I am now annotating the section title as annex (as it's part of the back section), but the figure as the body.
In my case the model is then learning that, but GROBID probably thinks that the section is empty and doesn't include it in the response.
For the segmentation model, Figures and tables normally in the "zone" where they belong (where they are referenced primarily), which is mentioned here -> https://grobid.readthedocs.io/en/latest/training/segmentation/#tables-and-figures. So for instance in the header if we have a figure as part of the abstract, or in an annex if they are part of it.
Maybe the guidelines are not drafted clearly enough, because the general rule - figure/table in the body - is too much emphasized? For preprint/submission format it's frequent that all the figures appears at the very end of the article (sometimes separated from their captions), in this case they should be labelled as "body" as they are usually figures/tables for the body part, although after the bibliographical section and annex for formatting reasons.
Okay, maybe I have misinterpreted the general rule as the overriding rule. It is also a good point that preprint / submissions may locate figure descriptions at the end while the figures would otherwise belong to the body.
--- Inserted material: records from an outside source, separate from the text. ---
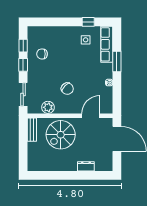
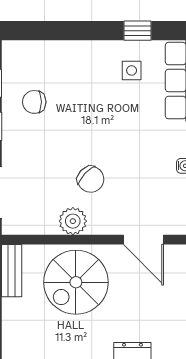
plant: (48, 107) -> (73, 221), moved
door: (91, 116) -> (143, 240), swing flipped

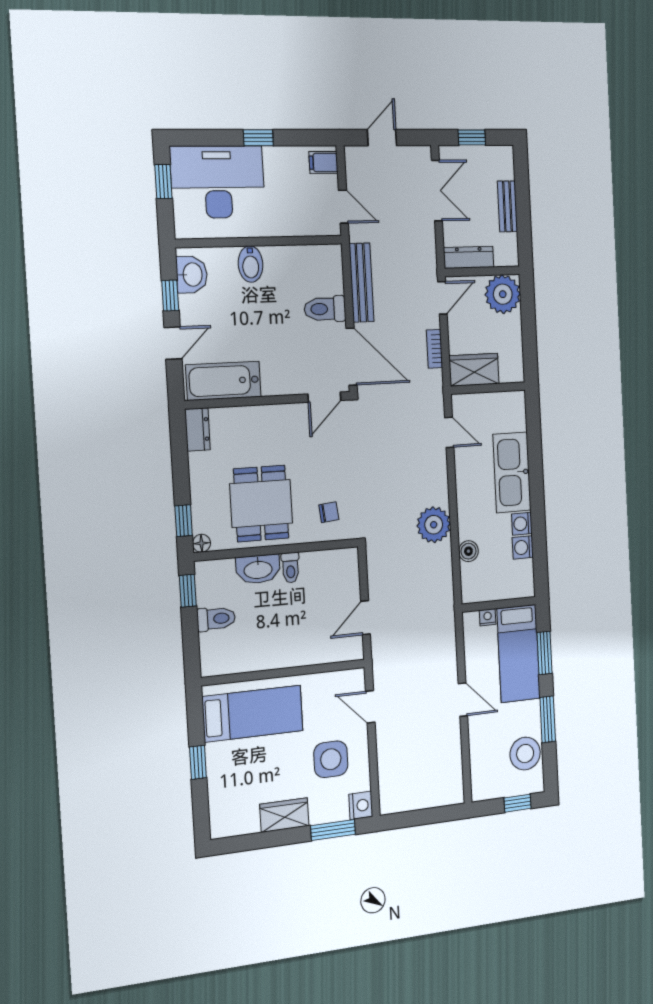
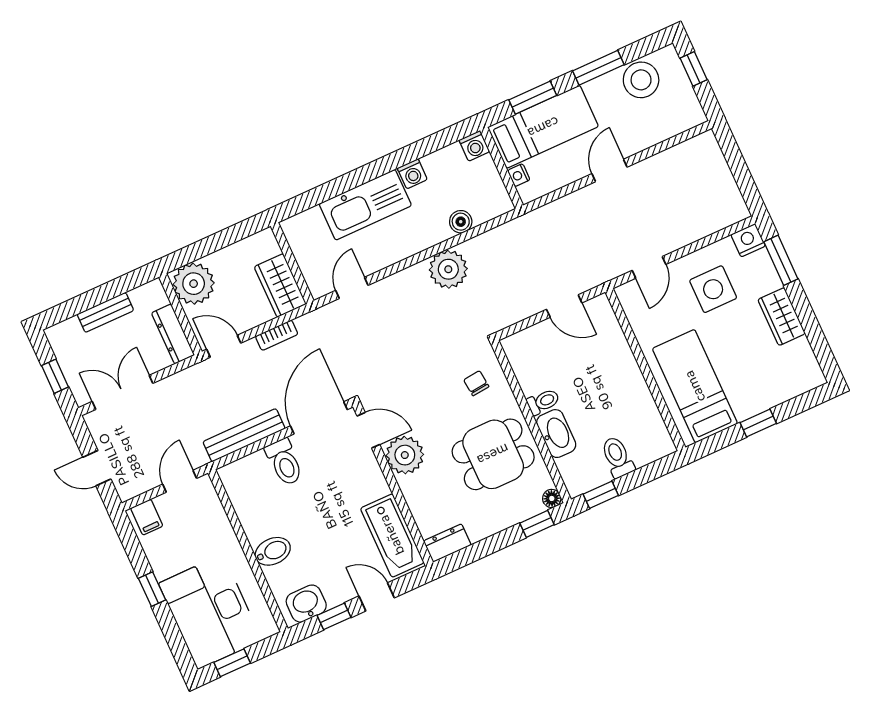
plant: (291, 422) -> (405, 455), added
washing machine: (523, 547) -> (474, 146), moved

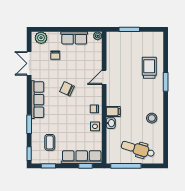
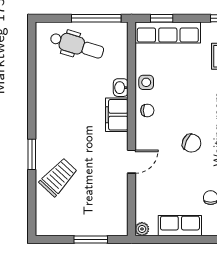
trolley: (149, 68) -> (58, 177), turned -137
filing cabinet: (113, 111) -> (117, 115), width x2.00
stool: (152, 118) -> (54, 96), removed

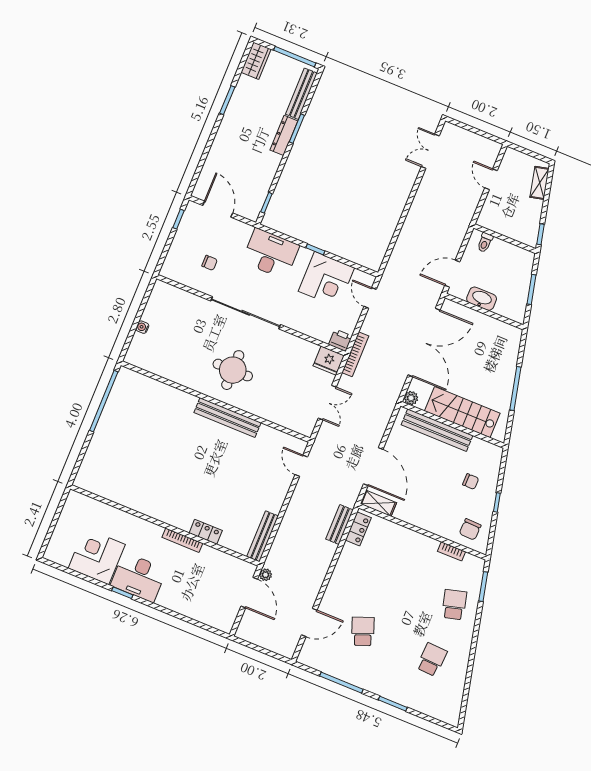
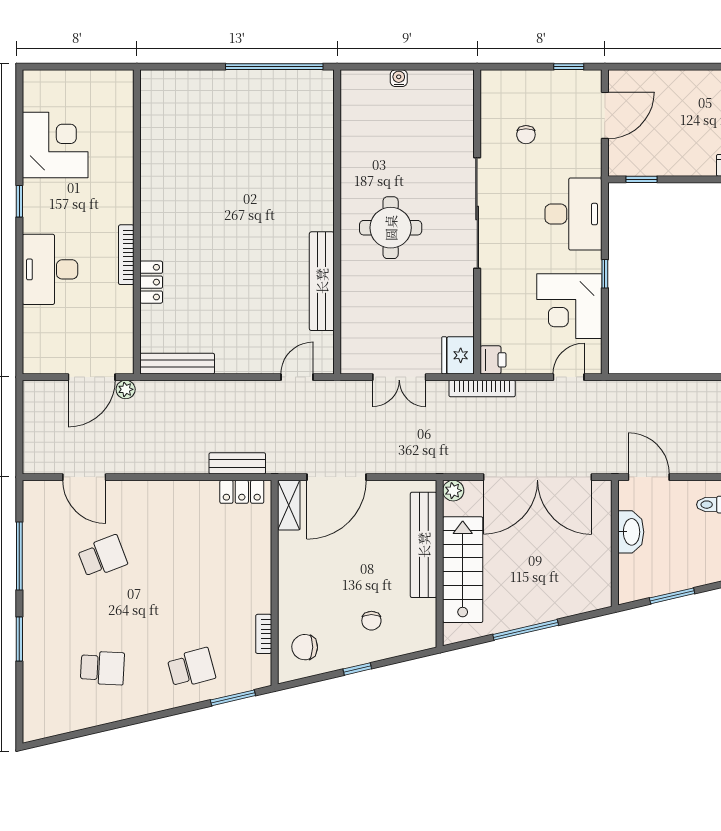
bench: (228, 418) -> (322, 281), moved
desk: (139, 577) -> (50, 269), moved

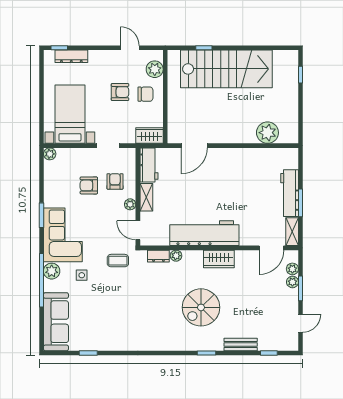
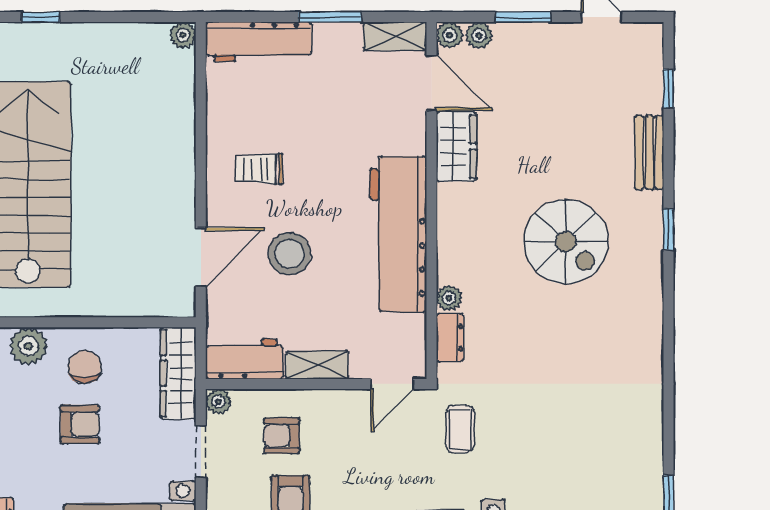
armchair: (120, 92) -> (80, 424), turned 90
plant: (267, 133) -> (183, 35), moved, width x0.53, depth x0.53
wardrobe: (149, 136) -> (178, 373), width x1.50
door: (194, 146) -> (201, 257), hinge flipped
trolley: (233, 171) -> (259, 169), added
stool: (196, 185) -> (289, 254), added
workbench: (290, 193) -> (259, 42), moved
plant: (130, 204) -> (218, 402), moved
wardrobe: (219, 259) -> (456, 147), moved
plant: (292, 282) -> (450, 35), moved

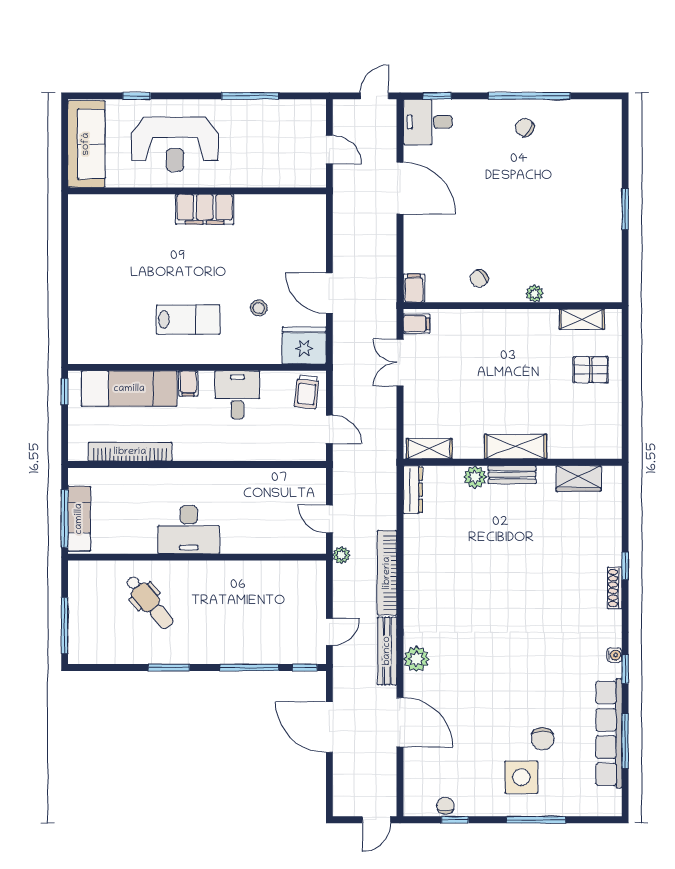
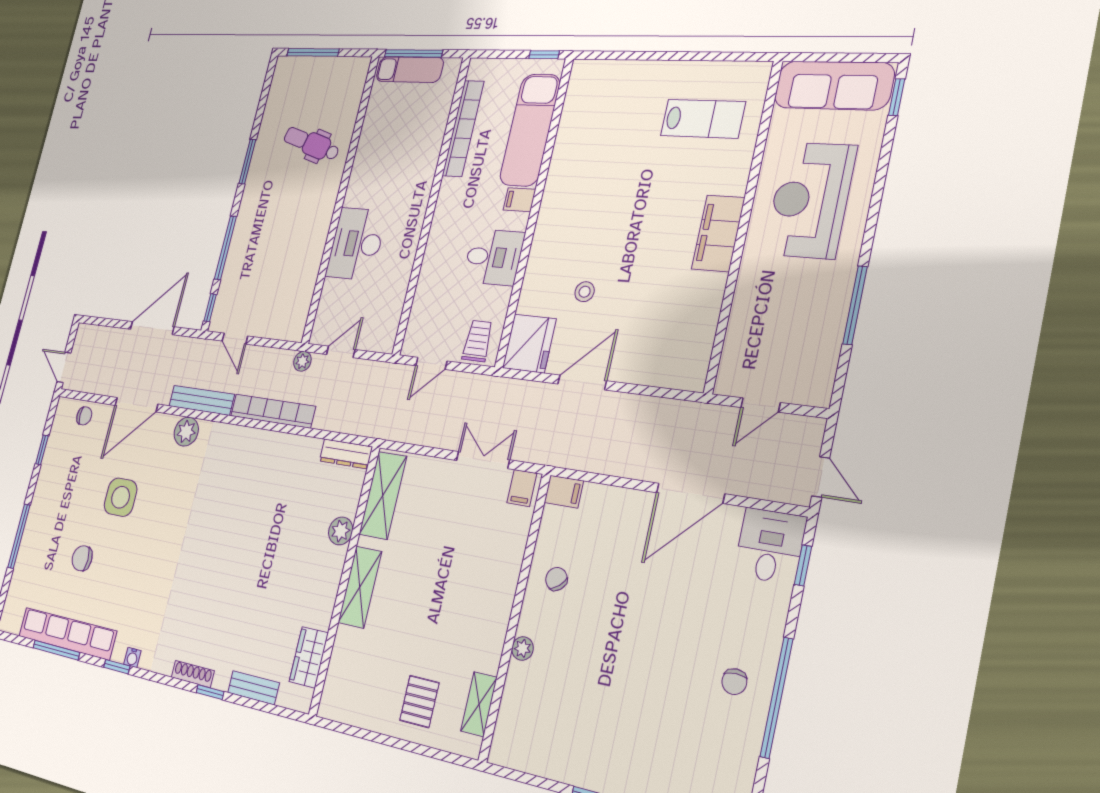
window: (137, 96) -> (897, 97), moved
chair: (525, 128) -> (734, 682), turned 148
lab bench: (188, 320) -> (703, 119), moved, turned -90
trolley: (307, 392) -> (478, 341), turned 84
shelving: (429, 449) -> (383, 495), width x1.50, depth x1.33
bench: (512, 475) -> (253, 688), moved, turned 90
desk: (189, 530) -> (356, 244), moved
dental chair: (149, 602) -> (311, 144), turned 56
side table: (521, 777) -> (121, 497), moved
chair: (446, 806) -> (84, 416), moved

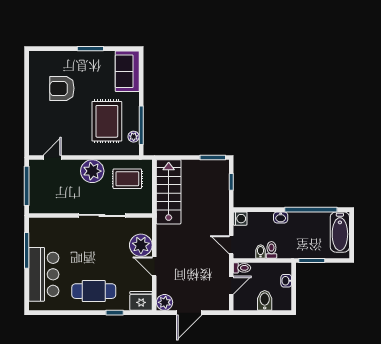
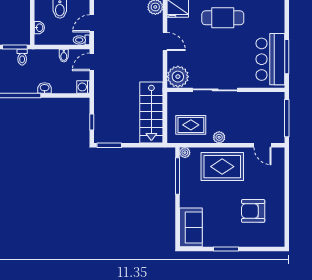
armchair: (62, 88) -> (253, 211), turned 180
rug: (107, 121) -> (222, 167), moved, turned 90
plant: (134, 137) -> (185, 153), moved
door: (52, 157) -> (262, 145), hinge flipped
plant: (92, 171) -> (219, 137), width x0.53, depth x0.53
plant: (141, 245) -> (178, 77), moved
door: (231, 245) -> (92, 62), swing flipped
toilet: (271, 250) -> (22, 57), moved
bar counter: (44, 274) -> (270, 59), moved

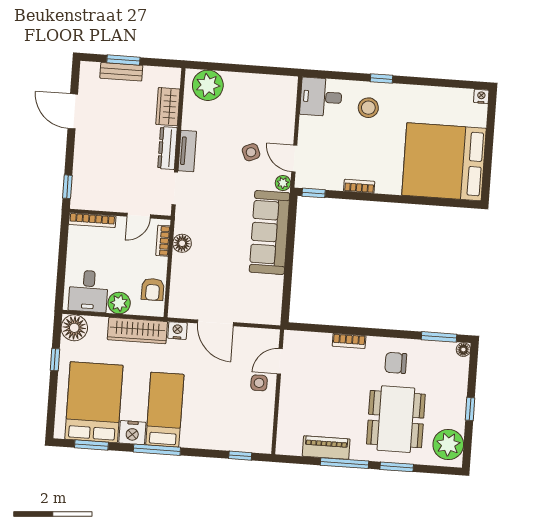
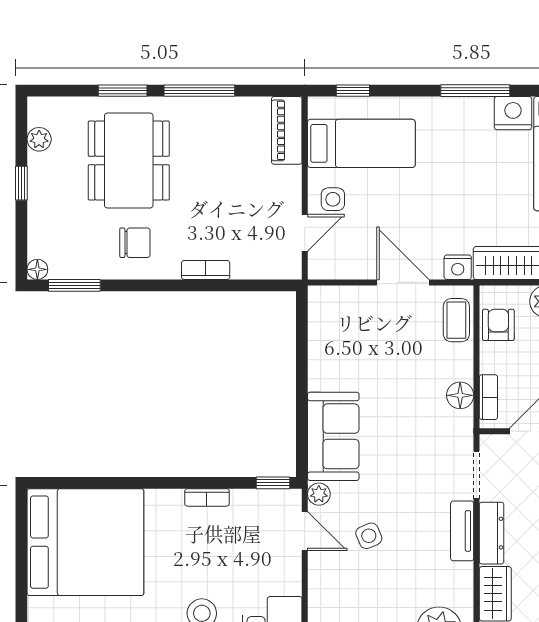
sofa: (270, 232) -> (333, 436), width x0.73
coffee table: (181, 295) -> (456, 320), added
bed: (165, 410) -> (361, 143), moved, turned -90
plant: (448, 445) -> (39, 139), width x0.53, depth x0.53
piano: (326, 448) -> (287, 130), moved, turned 90

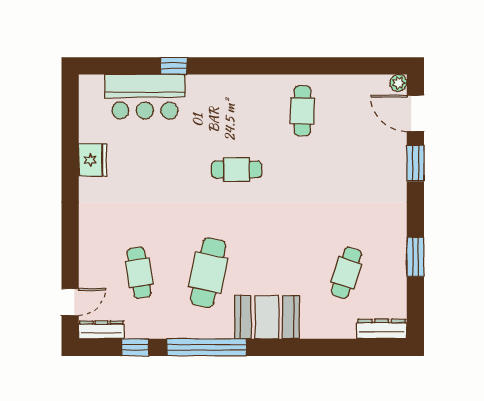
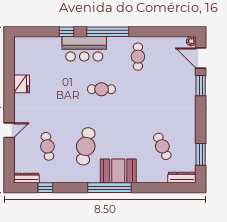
window: (248, 66) -> (108, 32), added
bar counter: (145, 97) -> (84, 49), moved
window: (415, 257) -> (201, 154), moved
cafe table: (346, 273) -> (162, 146), turned -42
door: (70, 302) -> (9, 130), moved
window: (207, 347) -> (110, 188), moved

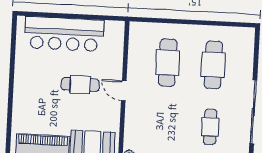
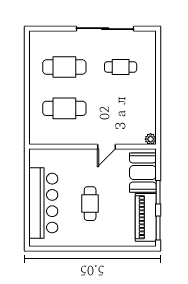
cafe table: (80, 85) -> (90, 204), moved
door: (124, 91) -> (106, 147), moved

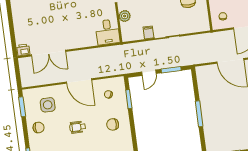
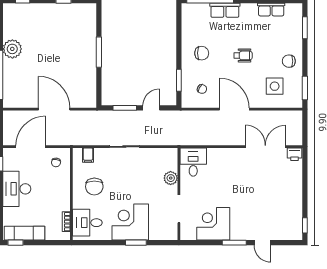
filing cabinet: (148, 32) -> (88, 155), moved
Perhaps we could say, that figures and tables belong to where they are referenced first? i.e. if a figure is referenced from a body section, then it belongs to the body. But if it is only referenced from a back section, then it belongs there?
172379v1 (DOI: 10.1101/172379) is an example (from the bioRxiv 10k validation set) where I am not so sure about actually.
It has a Figure legends section with Figure 1 etc.
But it also has a Supplemental data section with Figure S1 etc.
From that, it would appear that Figure S1 should belong to the back section.
Although it is referenced by a body section.
(There may also be the question whether it makes sense to extract sections titles like Figure legends.)